From: Kaisa K. <kai...@he...> - 2011-08-09 10:46:30
|
Quoting "Erik Hetzner" <eri...@uc...>: > At Fri, 5 Aug 2011 12:11:59 +0300, > Kaisa Kaunonen wrote: >> >> Hello >> >> we have a newer java installation which forced us to index arc files >> with Wayback 1.6.0 instead of 1.4.2 >> >> The Wayback TOMCAT application is still from 1.4.2 but it doesn't seem >> to understand the new CDX file. >> >> For example, there are lines 'CDX N b a m s k r M V g' here and there >> sprinkled around. >> >> Are these lines meaningful in some way? What if I remove them with a >> script. In any case they are reduced to one single line after doing >> sort -u newFile.cdx > sorted.cdx >> >> Does Wayback 1.6.0 TOMCAT application understand old & new CDX files >> out-of-the-box? > > Hi Kaisa, > > This line should be at the beginning of the CDX file. > > http://www.archive.org/web/researcher/cdx_file_format.php > > I don’t believe that wayback 1.4 actually uses these lines, however, > so you can remove them. > > If they are scattered around your CDX files, this is presumably > because you are merging CDX files & sorting? > > best, Erik > Yes, that's right. A script feeds ARC files to the CDX indexer and those 'CDX N B a …' lines seem to be at file boundaries.

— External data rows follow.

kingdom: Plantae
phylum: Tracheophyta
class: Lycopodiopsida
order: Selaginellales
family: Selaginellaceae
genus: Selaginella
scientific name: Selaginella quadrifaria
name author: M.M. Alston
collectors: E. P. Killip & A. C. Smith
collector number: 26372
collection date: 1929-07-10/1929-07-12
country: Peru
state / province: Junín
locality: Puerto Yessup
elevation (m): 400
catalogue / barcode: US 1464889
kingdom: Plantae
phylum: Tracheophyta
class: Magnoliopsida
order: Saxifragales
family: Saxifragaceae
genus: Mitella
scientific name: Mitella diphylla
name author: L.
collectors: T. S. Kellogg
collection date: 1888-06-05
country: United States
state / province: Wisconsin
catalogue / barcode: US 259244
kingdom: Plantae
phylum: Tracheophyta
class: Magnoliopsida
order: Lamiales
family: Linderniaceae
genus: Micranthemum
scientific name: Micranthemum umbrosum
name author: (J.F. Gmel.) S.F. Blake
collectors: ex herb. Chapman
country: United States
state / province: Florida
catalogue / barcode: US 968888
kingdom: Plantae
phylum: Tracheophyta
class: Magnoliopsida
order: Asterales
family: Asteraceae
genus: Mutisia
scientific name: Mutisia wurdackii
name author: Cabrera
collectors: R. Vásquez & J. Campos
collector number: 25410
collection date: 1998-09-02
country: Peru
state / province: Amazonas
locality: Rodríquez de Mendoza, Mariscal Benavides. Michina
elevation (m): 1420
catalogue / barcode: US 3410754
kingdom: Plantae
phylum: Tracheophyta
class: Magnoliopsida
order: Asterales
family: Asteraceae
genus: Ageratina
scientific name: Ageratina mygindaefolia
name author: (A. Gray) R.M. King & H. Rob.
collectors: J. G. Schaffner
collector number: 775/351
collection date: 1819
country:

There's also another slight difference between CDX produced by Wayback 1.4.2 and 1.6.0 1.4.2 version has …… 200 3I42H3S6NNFQ2MSVX7XZKYAYSCX5QBYJ - 11461303 … 1.6.0 has …… 200 3I42H3S6NNFQ2MSVX7XZKYAYSCX5QBYJ - - 1461303 …… After I changed every instance of ' - - ' to ' - ' with sed, it was possible to use new CDX with 1.4.2. Kaisa |